[Data items]
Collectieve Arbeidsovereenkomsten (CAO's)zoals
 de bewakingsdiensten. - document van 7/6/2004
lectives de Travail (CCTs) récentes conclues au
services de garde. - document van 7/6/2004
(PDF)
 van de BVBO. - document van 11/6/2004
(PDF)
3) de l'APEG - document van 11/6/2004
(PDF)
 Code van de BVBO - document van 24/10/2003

## YOUR OBJECTIVE
Reproduce exactly the lines from the one with "3) de l'APEG - document van 11/6/2004" through the end of the entries above, both ends included.

## RESPONSE AREA
3) de l'APEG - document van 11/6/2004
(PDF)
 Code van de BVBO - document van 24/10/2003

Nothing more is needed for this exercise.